Nonunion is not to be confused with no union. Rather than complete separation, nonunion concerns only a particular area that is not fully healed. In many cases, fibrous union is present and the fracture is almost totally healed, except in a certain area. There are localized and general causes of nonunion. Local causes are the impedance or interference of surrounding soft tissue between fracture fragments, such as periosteum strips, fascia, or muscle. Distance between pieces or substandard immobilization also may cause nonunion. General systemic causes can be syphilis, pregnancy, prolonged lactation, and acute febrile diseases (Scudder, 1915).

      Although persistent hand pain is multifactorial, nonunion suspicion should increase if a fracture is involved. The majority of nonunions are post-surgical and result from either poor bone fixation or a combination of that and decreased blood supply. An overwhelming number of nonunions in the hand are atrophic, meaning the fractured bone decreases in size and wastes away. Like malunion fractures, nonunions in the hand are also associated with tendon adhesions or contracture, which will require operation (Ring, 2005). Delaying operation can cause degenerative bone and joint disease, such as osteoarthritis. Osteoarthritis is a progressing loss of joint cartilage accompanied by attempted repair and hardening of underlying bone (Buckwalter, 2003). Development of the posttraumatic form secondary to a fracture has several contributing factors. These include involvement of surfaces within the joint, joint incongruency, resulting angular deformity, quantity and quality of nearby blood vessels, and degree of immobilization. Upper extremity joints are less likely to develop arthritis due their reduced role in load carrying (Maeurer, 2004; Wright, 1990).
 
      The in vivo canine studies by Vener et al. have shown development of posttraumatic (occurring after an injury) osteoarthritis in response to a fracture within the joint. Damage is first seen as cracks in the zone of calcified cartilage and bone beneath the cartilage, which extends to surface cracks on the cartilage. Actual failure of cartilage begins in the zone of calcified cartilage and sub-cartilage bone, spreading deeper to this area and the overlying cartilage. Such damage is expected to respond the same in humans, leading to degeneration of cartilage. Geometry of certain joints may predispose one surface to damage (Vener, 1992).
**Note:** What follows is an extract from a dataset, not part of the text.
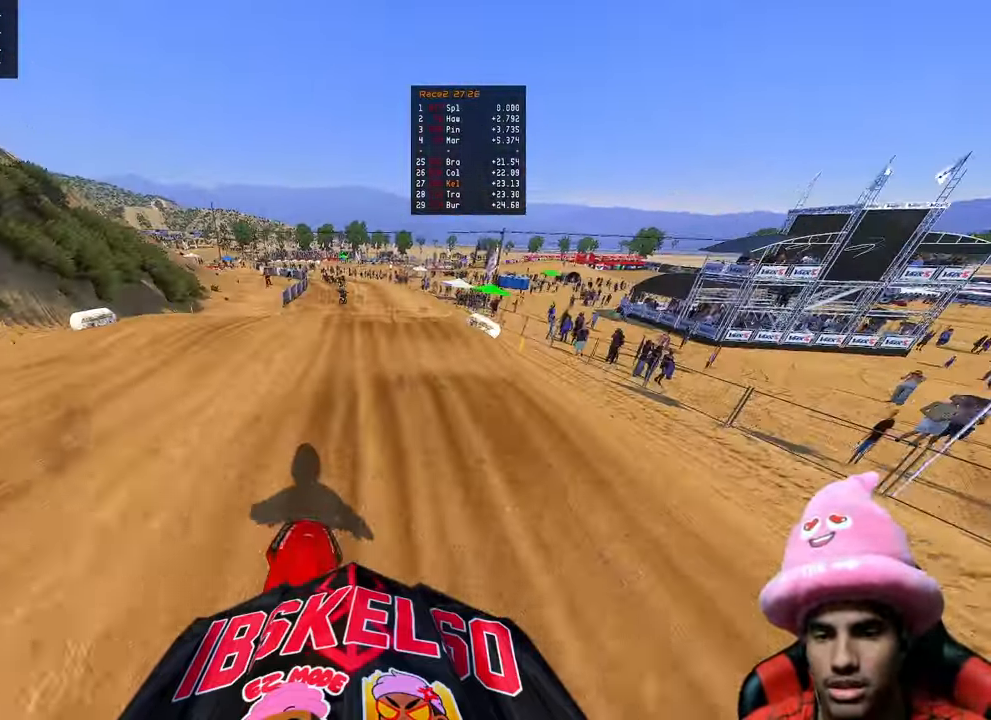
{"buttons": ["R2"], "left_stick": "up", "right_stick": "left", "events": [[50, "R2", "down"], [367, "right_stick", "left"]]}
     Similar to canine studies, human research has shown joint cartilage damage associated with fractures inside the joint, as well as abnormal loading (Court-Brown, 2006). As in the canine studies, human research has shown a link between substantial single, repetitive, or torsional loading forces, and damage in the calcified cartilage and bone regions beneath the cartilage without damaging the joint surface or surrounding soft tissue. Progression causes these surface irregularities to become clefts, penetrating the entire cartilage until reaching the bone (Buckwalter, 2003).
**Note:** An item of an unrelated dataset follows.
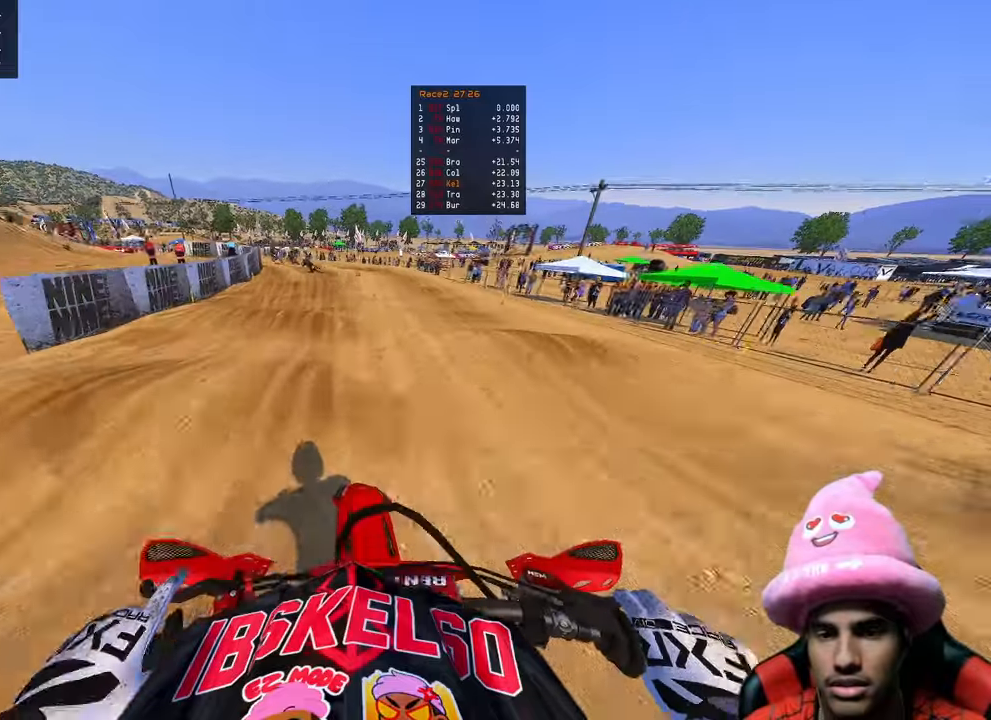
{"buttons": [], "left_stick": "up-left", "right_stick": "down-left", "events": [[317, "R2", "up"], [417, "left_stick", "up-left"]]}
     Members of the medical community debate the adverse effects of malunion on surrounding joints. Scant evidence suggests that malunion in the upper extremity contributes to posttraumatic osteoarthritis.  A number of authors have shown posttraumatic osteoarthritis in the knee from a malunion of the tibia. In theory, these principles could be applied to other joints. Even with this debate put aside, posttraumatic osteoarthritis can be a complication of any fracture (Court-Brown, et al., 2006).